The cover of Rewind! 5, the latest in a series showcasing inventive remixes and covers.

It's telling that later groups covering "Walk On By" often referenced Hayes's version instead of Warwick's. Chicago singer Jo Ann Garrett did it on her Just a Taste album, and more recently, Brooklyn's El Michels Affair recorded an instrumental version for the compilation Rewind! 5. The Rewind! series is stocked with contemporary remixes and cover songs; this same volume, for example, also includes Owusu and Hannibal remaking The Beach Boys' melancholy ballad "Caroline, No," while J*Davey puts a new spin on Frank Zappa's "Dirty Love."

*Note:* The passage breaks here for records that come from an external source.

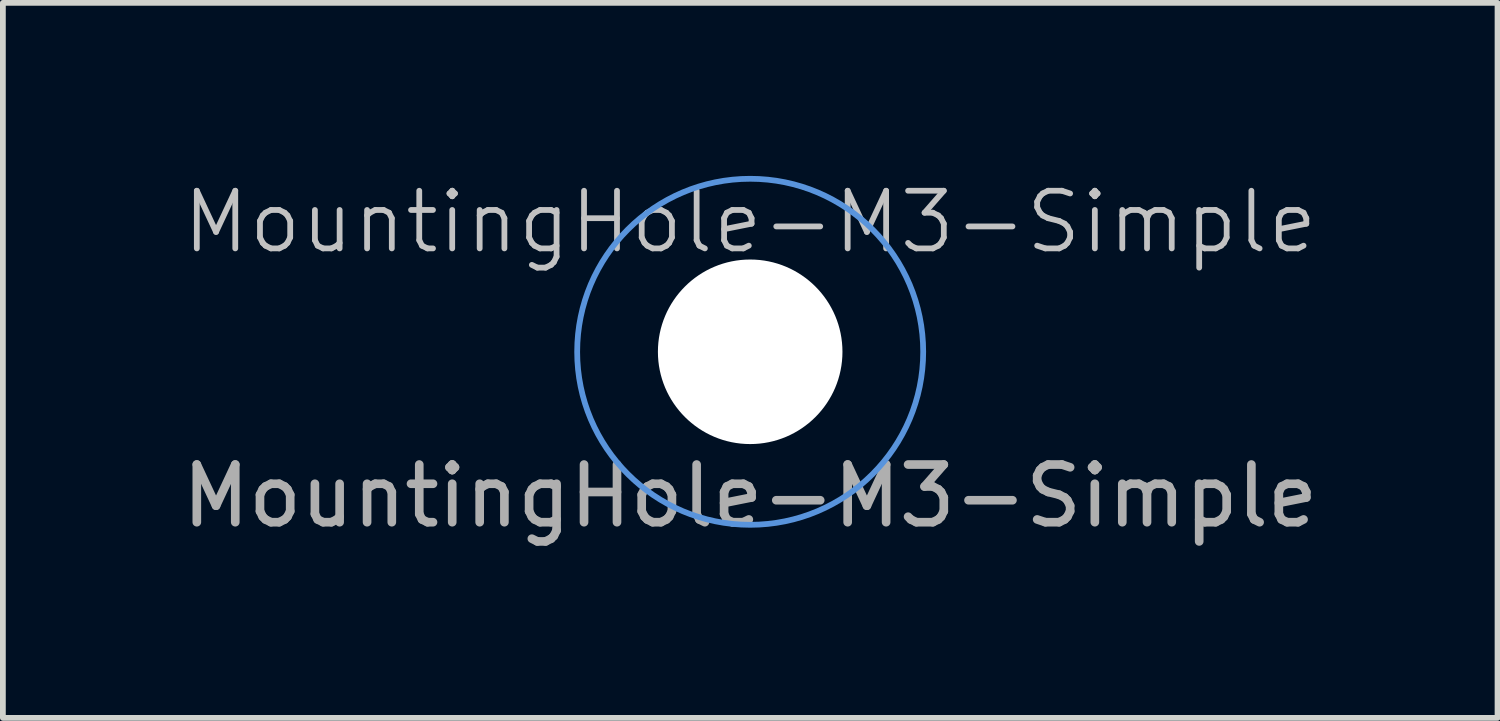
<source format=kicad_pcb>
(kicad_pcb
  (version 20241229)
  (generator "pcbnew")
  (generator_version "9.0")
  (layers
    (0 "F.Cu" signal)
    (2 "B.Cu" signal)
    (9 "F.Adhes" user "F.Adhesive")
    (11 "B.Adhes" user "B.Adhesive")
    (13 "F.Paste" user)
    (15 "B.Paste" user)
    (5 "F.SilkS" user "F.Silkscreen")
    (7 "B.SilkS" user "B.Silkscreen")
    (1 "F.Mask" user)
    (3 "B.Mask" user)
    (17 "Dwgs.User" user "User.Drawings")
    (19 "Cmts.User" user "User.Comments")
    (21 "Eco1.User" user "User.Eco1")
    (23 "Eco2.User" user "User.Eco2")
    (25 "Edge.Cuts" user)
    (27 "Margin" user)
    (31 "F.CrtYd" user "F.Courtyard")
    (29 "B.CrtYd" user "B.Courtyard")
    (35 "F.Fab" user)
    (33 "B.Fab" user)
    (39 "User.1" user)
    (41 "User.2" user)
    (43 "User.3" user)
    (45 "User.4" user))
  (footprint "MountingHole-M3-Simple"
    (layer "F.Cu")
    (at 9.958 3.05)
    (property "Reference" "MountingHole-M3-Simple" (at 0 -2.25 0) (unlocked yes) (layer "Dwgs.User") (effects (font (size 1 1) (thickness 0.1))))
    (attr smd)
    (fp_circle (center 0 0) (end 3 0) (stroke (width 0.1) (type solid)) (fill no) (layer "Cmts.User"))
    (fp_text user "${REFERENCE}" (at 0 2.5 0) (unlocked yes) (layer "F.Fab") (effects (font (size 1 1) (thickness 0.15))))
    (pad "" np_thru_hole circle (at 0 0) (size 3.2 3.2) (drill 3.2) (layers "*.Cu" "*.Mask")))
  (gr_rect
    (start -3 -3)
    (end 22.917 9.398)
    (stroke (width 0.1) (type default))
    (fill no)
    (layer "Edge.Cuts")))
</source>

"Walk On By" stands as one of the compilation's most memorable songs — not just because it's one of the more familiar selections, but also because it retains elements of the Hayes "original" while applying its own signature. Considering how dense and symphonic Hayes's version is, the El Michels Affair goes with a sparser approach, stripping the song down to the essence of its rhythmic thump and melodic sizzle. Still, it feels vibrant and vigorous even without the string accompaniment that helped define Hayes's take. Instead of gritty electric guitars, it slips in a grooving organ; out go Hayes's vocals, in comes the raspy voice of the horn section. This is a cover that clearly acknowledges the importance of its progenitor, but it still operates with its own sense of direction and style.